Tuesday, September 9, 2014

The Quick and The Dead

The Quick and the Dead is probably one of my favorite phrases ever. Growing up in a National Park gave me a skewed perspective on a lot of things. One of the major ones is that the literal version of that phrase was right up my ally. If you aren’t quick, you’re dead. I know what it actually means- it’s an almost literal translation of Living and Dead. But I think my kid mind might have been onto something that my adult self has taken so long to learn.

Some days I feel like I’m running ahead of a giant bolder of required tasks that will mow me down if I stop for too long. My own version of natural selection. If I can’t do it right the first time or fix it quickly a project gets abandoned. I’ve done that with big life things and small daily tasks. But it’s a really bad way to write a novel.
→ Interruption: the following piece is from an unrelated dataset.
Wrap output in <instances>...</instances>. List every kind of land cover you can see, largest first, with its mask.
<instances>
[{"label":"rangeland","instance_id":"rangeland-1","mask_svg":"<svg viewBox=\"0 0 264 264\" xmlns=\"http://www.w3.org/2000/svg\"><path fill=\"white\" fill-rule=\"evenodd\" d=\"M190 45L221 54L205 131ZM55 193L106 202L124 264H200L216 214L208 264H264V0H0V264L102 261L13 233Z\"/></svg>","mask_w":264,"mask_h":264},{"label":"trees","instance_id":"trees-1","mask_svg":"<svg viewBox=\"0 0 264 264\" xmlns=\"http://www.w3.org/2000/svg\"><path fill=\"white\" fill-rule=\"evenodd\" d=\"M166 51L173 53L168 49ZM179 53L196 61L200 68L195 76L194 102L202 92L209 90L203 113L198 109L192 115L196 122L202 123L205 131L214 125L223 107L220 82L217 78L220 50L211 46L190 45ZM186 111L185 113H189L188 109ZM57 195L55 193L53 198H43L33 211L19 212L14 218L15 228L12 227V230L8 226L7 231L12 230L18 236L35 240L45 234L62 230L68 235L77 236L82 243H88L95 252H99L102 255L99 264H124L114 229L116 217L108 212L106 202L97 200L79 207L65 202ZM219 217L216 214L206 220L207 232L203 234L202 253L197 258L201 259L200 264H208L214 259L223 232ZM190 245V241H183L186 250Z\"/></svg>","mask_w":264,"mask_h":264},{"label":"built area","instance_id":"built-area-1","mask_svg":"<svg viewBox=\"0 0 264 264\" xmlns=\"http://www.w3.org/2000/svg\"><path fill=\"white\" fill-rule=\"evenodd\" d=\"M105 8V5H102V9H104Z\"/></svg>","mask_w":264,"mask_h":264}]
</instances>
Sure life can move quickly, but never slowing down means that a lot of things are good enough, not good. By giving up and moving on a little too often I have a dozen started life goals, and hardly a single finished one. Luckily I’ve had people to point out to me how important it is to let go of denial. To stop believing that bad choices don’t have consequences. But that’s all deep dark personal stuff. The important fact for this blog is that I have a tendency at a certain point in the middle of a novel to throw up my hands and walk away. The novel gets hard, something comes up that makes me mad, or I just get bored. Then I go back to old project or some side thing. I tool around on something I can’t change and use it as an excuse to find something else to do with my time.

Here’s the thing. Slow and steady does sometimes when the race. I’ve been at this writing gig for a long time and I don’t have a lot to show for it. But I’m a better writer today then I was ten years ago. Or a year ago. Or even last week. I might not be quick about this whole getting published thing, but I am doing it. One step at a time. I finally feel ready to dig deep into a story. To not be overwhelmed by the work it takes to turn a flawed 1st draft into a readably MS.

That doesn’t mean I’m abandoning the old ways completely. Adaptability can be a great trait in the right place. It just shouldn’t be the only one I use. I’m learning that everything is a tool in my toolbox, and it’s my choice which one I use.


  1. Typed a long comment and Blogger ate it. The short of it is this: find the writing system that works for you, slow or fast, and that's when the magic will happen :)

  2. Glad that you're working out a plan for yourself, we all need them!